* _Your instructions_: Copy the records below without altering a single word.

* _Provided data_:
»»
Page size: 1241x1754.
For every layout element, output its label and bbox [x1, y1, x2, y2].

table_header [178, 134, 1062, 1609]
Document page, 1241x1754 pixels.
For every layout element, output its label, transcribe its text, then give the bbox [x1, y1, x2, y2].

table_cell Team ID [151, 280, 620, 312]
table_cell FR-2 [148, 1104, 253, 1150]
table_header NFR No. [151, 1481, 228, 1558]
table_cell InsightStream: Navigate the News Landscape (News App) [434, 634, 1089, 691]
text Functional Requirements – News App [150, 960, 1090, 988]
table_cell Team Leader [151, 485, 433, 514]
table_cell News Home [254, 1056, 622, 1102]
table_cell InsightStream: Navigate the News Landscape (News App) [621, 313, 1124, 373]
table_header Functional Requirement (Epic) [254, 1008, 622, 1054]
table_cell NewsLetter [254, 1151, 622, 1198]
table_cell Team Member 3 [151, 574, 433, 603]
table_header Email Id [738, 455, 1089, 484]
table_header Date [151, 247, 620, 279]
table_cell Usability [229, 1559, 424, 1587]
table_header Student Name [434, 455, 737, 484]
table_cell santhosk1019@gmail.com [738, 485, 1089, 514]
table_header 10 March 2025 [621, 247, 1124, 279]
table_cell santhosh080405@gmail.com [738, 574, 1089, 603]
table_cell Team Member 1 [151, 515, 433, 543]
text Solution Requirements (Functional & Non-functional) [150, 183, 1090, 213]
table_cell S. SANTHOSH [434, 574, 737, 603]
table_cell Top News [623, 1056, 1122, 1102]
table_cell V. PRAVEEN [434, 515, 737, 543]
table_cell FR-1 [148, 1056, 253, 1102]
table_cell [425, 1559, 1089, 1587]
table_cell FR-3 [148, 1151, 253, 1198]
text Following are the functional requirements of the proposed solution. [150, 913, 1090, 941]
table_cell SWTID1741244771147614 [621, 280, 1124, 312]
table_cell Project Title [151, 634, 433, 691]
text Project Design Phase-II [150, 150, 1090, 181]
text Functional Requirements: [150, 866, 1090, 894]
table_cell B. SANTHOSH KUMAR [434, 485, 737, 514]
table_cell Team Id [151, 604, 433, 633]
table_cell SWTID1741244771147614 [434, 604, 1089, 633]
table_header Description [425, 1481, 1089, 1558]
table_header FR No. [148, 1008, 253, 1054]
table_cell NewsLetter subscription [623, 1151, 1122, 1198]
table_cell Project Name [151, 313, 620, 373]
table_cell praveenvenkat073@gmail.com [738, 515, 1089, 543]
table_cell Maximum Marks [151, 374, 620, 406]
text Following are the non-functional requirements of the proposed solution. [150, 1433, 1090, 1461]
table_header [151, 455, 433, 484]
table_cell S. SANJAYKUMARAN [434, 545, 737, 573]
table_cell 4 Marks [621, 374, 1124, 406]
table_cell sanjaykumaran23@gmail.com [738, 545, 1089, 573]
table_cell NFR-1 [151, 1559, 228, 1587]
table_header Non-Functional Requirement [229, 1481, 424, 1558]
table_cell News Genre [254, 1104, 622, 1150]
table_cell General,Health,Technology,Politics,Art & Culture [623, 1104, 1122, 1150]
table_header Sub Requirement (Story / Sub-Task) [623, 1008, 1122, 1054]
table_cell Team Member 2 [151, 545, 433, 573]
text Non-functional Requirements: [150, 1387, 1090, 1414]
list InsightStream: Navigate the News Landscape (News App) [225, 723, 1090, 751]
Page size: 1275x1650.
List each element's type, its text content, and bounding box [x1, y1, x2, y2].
««
* _Response to the exercise_:
Page size: 1241x1754.
For every layout element, output its label and bbox [x1, y1, x2, y2].

table_header [178, 134, 1062, 1609]
Document page, 1241x1754 pixels.
For every layout element, output its label, transcribe its text, then give the bbox [x1, y1, x2, y2].

table_cell Team ID [151, 280, 620, 312]
table_cell FR-2 [148, 1104, 253, 1150]
table_header NFR No. [151, 1481, 228, 1558]
table_cell InsightStream: Navigate the News Landscape (News App) [434, 634, 1089, 691]
text Functional Requirements – News App [150, 960, 1090, 988]
table_cell Team Leader [151, 485, 433, 514]
table_cell News Home [254, 1056, 622, 1102]
table_cell InsightStream: Navigate the News Landscape (News App) [621, 313, 1124, 373]
table_header Functional Requirement (Epic) [254, 1008, 622, 1054]
table_cell NewsLetter [254, 1151, 622, 1198]
table_cell Team Member 3 [151, 574, 433, 603]
table_header Email Id [738, 455, 1089, 484]
table_header Date [151, 247, 620, 279]
table_cell Usability [229, 1559, 424, 1587]
table_header Student Name [434, 455, 737, 484]
table_cell santhosk1019@gmail.com [738, 485, 1089, 514]
table_header 10 March 2025 [621, 247, 1124, 279]
table_cell santhosh080405@gmail.com [738, 574, 1089, 603]
table_cell Team Member 1 [151, 515, 433, 543]
text Solution Requirements (Functional & Non-functional) [150, 183, 1090, 213]
table_cell S. SANTHOSH [434, 574, 737, 603]
table_cell Top News [623, 1056, 1122, 1102]
table_cell V. PRAVEEN [434, 515, 737, 543]
table_cell FR-1 [148, 1056, 253, 1102]
table_cell [425, 1559, 1089, 1587]
table_cell FR-3 [148, 1151, 253, 1198]
text Following are the functional requirements of the proposed solution. [150, 913, 1090, 941]
table_cell SWTID1741244771147614 [621, 280, 1124, 312]
table_cell Project Title [151, 634, 433, 691]
text Project Design Phase-II [150, 150, 1090, 181]
text Functional Requirements: [150, 866, 1090, 894]
table_cell B. SANTHOSH KUMAR [434, 485, 737, 514]
table_cell Team Id [151, 604, 433, 633]
table_cell SWTID1741244771147614 [434, 604, 1089, 633]
table_header Description [425, 1481, 1089, 1558]
table_header FR No. [148, 1008, 253, 1054]
table_cell NewsLetter subscription [623, 1151, 1122, 1198]
table_cell Project Name [151, 313, 620, 373]
table_cell praveenvenkat073@gmail.com [738, 515, 1089, 543]
table_cell Maximum Marks [151, 374, 620, 406]
text Following are the non-functional requirements of the proposed solution. [150, 1433, 1090, 1461]
table_header [151, 455, 433, 484]
table_cell S. SANJAYKUMARAN [434, 545, 737, 573]
table_cell 4 Marks [621, 374, 1124, 406]
table_cell sanjaykumaran23@gmail.com [738, 545, 1089, 573]
table_cell NFR-1 [151, 1559, 228, 1587]
table_header Non-Functional Requirement [229, 1481, 424, 1558]
table_cell News Genre [254, 1104, 622, 1150]
table_cell General,Health,Technology,Politics,Art & Culture [623, 1104, 1122, 1150]
table_header Sub Requirement (Story / Sub-Task) [623, 1008, 1122, 1054]
table_cell Team Member 2 [151, 545, 433, 573]
text Non-functional Requirements: [150, 1387, 1090, 1414]
list InsightStream: Navigate the News Landscape (News App) [225, 723, 1090, 751]
Page size: 1275x1650.
List each element's type, its text content, and bounding box [x1, y1, x2, y2].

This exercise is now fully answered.